California privacy -- The just-published California budget nixes the California Office of Privacy Protection, the first state-level privacy office in the United States and the source of crucial privacy assistance and information for Californians and California businesses. The World Privacy Forum is urging the Governor to reinstate funding for this critical office for Californians.

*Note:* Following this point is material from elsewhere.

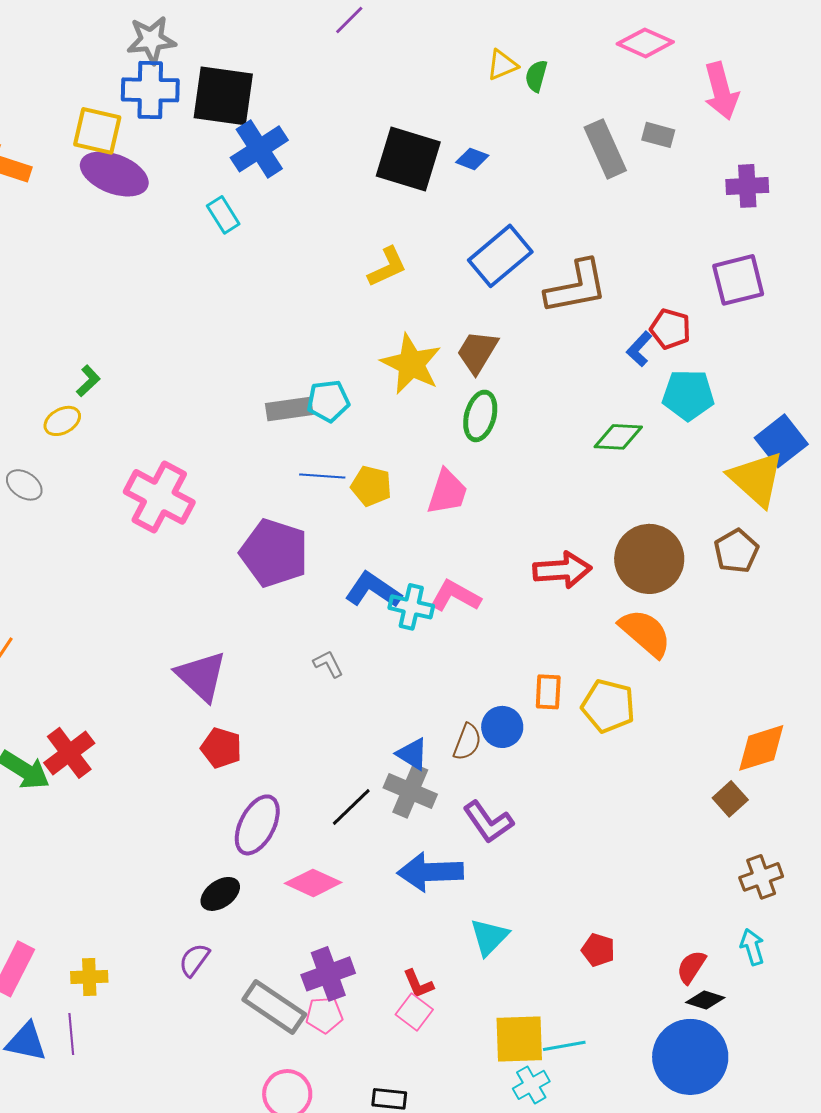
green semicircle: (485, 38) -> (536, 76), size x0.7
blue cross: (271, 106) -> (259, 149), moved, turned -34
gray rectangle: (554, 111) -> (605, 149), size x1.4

Important software update for Apple users -- We have revised our iPhone and iPad privacy tipsheet to reflect Apple's new software update for the iOS4 devices. We encourage all iOS4 device owners to update their software. Some device owners may also want to opt out of location sharing.
Update -- We have updated our tipsheet to reflect the new information that has been published regarding the Apple smart phone geolocation issue. Apple plans to make changes to its software to improve the privacy problems the tipsheet discusses.
Apple Privacy -- Some of Apple's products, including iOS 4 iPhones and iPads, have been tracking consumers' detailed location information and storing the data directly on the devices. This raises privacy concerns, as the data on the phones and iPads is unencrypted and may be accessed directly. This tipsheet explains iPhone and iPad iOS4 geolocation privacy issues, including who needs to be most concerned about them, and what to do. Health care providers, overseas human rights workers, members of law enforcement and victims of domestic violence are among those who have special considerations and sensitivities to this privacy issue.